Cryoablation Is Option for Breast Fibroadenomas


SAN ANTONIO — Cryoablation is an attractive alternative to surgery as primary definitive therapy for breast fibroadenomas, Sheldon Feldman, M.D., said at a breast cancer symposium sponsored by the Cancer Therapy and Research Center.

Interim results from the multicenter FibroAdenoma Cryoablation Treatment (FACT) Registry demonstrate that cryoablation is a safe, well-tolerated, minimally invasive procedure that conserves breast tissue.

Cosmesis is excellent, with little or no scarring. And unlike conventional open surgical excision of breast fibroadenomas, which typically is performed in an operating room and requires sutures, cryoablation is an office-based procedure performed through a 3-mm incision site using local anesthesia only, added Dr. Feldman, chief of the division of breast surgery at Beth Israel Medical Center, New York.

He reported on 439 FACT procedures in patients who underwent cryoablation at 55 U.S. sites. The mean baseline diameter of their fibroadenomas was 1.8 cm. A total of 79% were palpable at baseline, declining over time to 52% at 6 months after treatment and 33% at 1 year. Nearly all women who reported residual palpability described the treated area as softer and less prominent than pretreatment.

Treated fibroadenomas could be visualized using ultrasound in only 31% of cases at 6 months and 23% at 1 year.

The complication rate was low: a 0.8% infection rate and a 2.9% incidence of hematoma. Transient ecchymosis was observed in 41% of patients at short-term follow-up.

Physician ratings of cosmesis in the cryoablated area averaged 4.8 at 6 months and 4.9 at 12 months on a 5-point scale. No volume deficits occurred, unlike the case with open surgical excision, where permanent volume deficits are common, the surgeon continued.

At 6 months' follow-up, 85% of patients indicated they would recommend the procedure to a friend, as did 82% at 12 months.

Cryoablation was performed in this series using the Food and Drug Administration-approved Visica treatment system that's marketed by Sanarus Medical, Inc. The procedure, which takes about 30 minutes, entails ultrasound-guided insertion of the cryoablation probe into the fibroadenoma, followed by creation of an ice ball that engulfs the benign tumor, destroying the tumor cells. The body resorbs the dead tissue and ablated debris over the subsequent months.

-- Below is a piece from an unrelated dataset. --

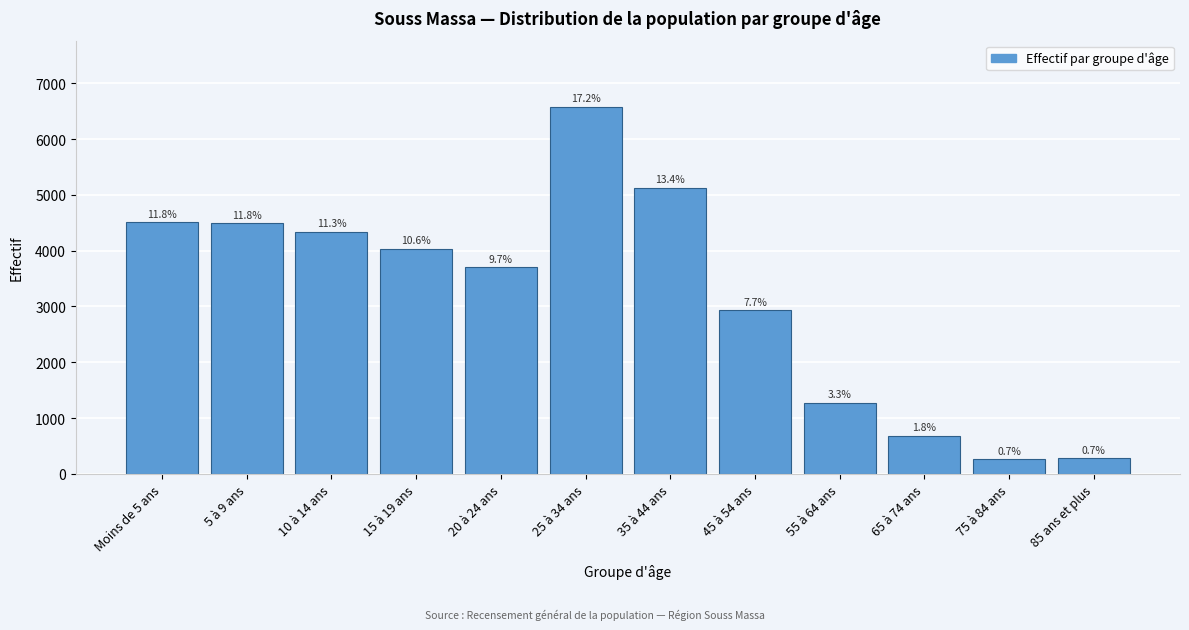

Does the chart contain any negative values?

No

The Visica cryoablation system is being evaluated for in situ ablation of small breast cancers. In a separate presentation at the San Antonio meeting, Michael S. Sabel, M.D., said that cryoablation offers unique immunologic advantages over both lumpectomy and hyperthermic techniques such as radiofrequency, microwave, laser, and high-intensity ultrasound ablation.

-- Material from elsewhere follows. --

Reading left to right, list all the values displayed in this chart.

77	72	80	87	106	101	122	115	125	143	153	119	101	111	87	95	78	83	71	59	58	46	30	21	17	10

Unlike other methods, cryoablation leaves behind intact tumor proteins and tumor-associated antigens. In an inflammatory microenvironment, these antigens can induce a tumor-specific immune response, said Dr. Sabel, a surgical oncologist at the University of Michigan Comprehensive Cancer Center, Ann Arbor.

In a mouse study, he demonstrated the induction of just such an augmented cryoimmunologic response as reflected in increased natural killer cell function, an increase in Th1- but not Th2-type cytokines, and an increase in tumor-specific T-cells in tumor-draining lymph nodes.

This mechanistic investigation follows Dr. Sabel's recent report of a pilot safety study involving cryoablation in the treatment of 29 patients with primary invasive breast cancers not greater than 2 cm. Follow-up standard surgical resection showed the freeze method successfully destroyed all cancers less than 1 cm as well as invasive ductal carcinomas of 1-1.5 cm lacking a significant in situ component (Ann. Surg. Oncol. 2004;11:542-9).

Dr. Feldman disclosed that he receives compensation from Sanarus Medical Inc. for submitted data.